WRITTEN TASK:
Find each line in the listing below that contains the word "value", and copy those lines. Matches must have the same capitalization.

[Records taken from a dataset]
· · · · ·
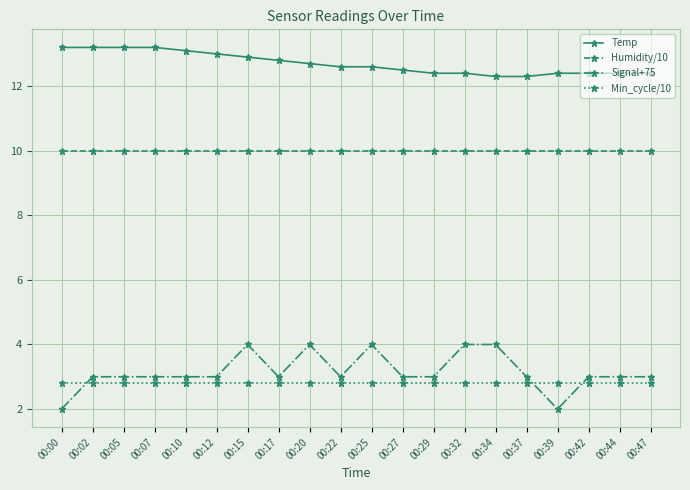

Is the value of Temp at 00:12 greater than the value of Signal+75 at 00:10?

Yes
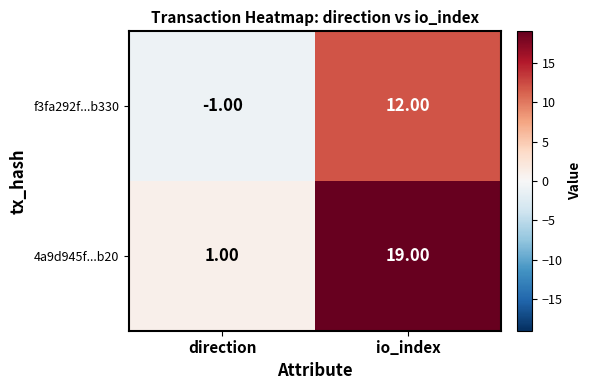

At which label is 4a9d945f...b20 closest to 10?

direction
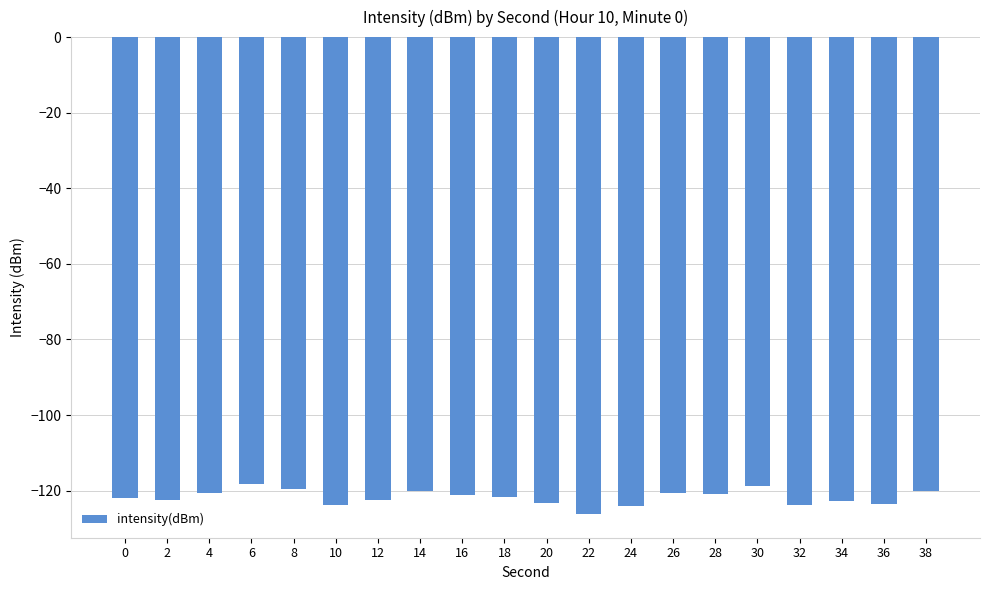

Count the number of categories in the chart.

20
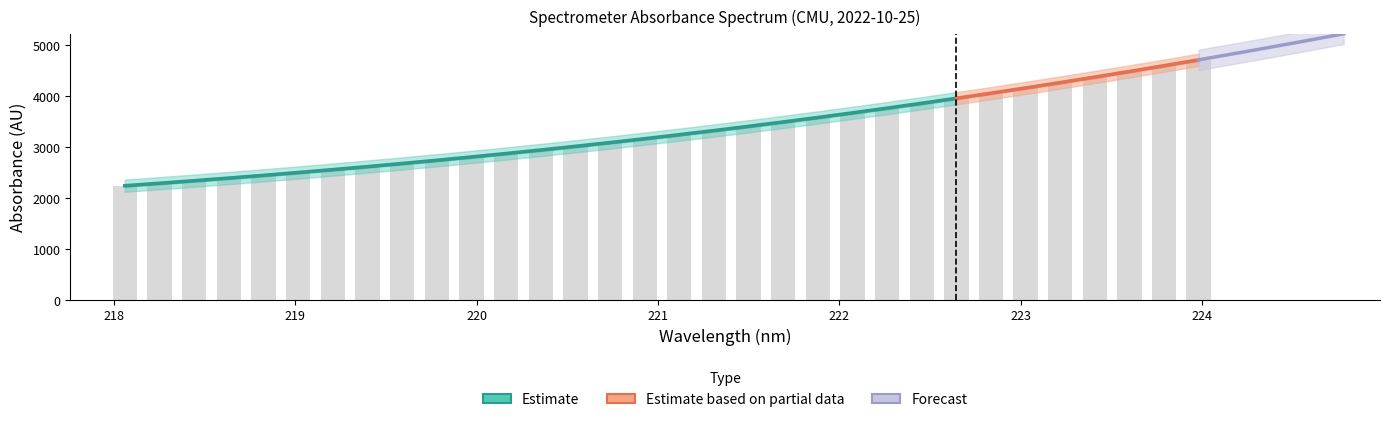

The value at 218.2508 is 876.5. True or false?

False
· · · · ·
ANSWER FOR THIS EXERCISE:
Is the value of Temp at 00:12 greater than the value of Signal+75 at 00:10?
The value at 218.2508 is 876.5. True or false?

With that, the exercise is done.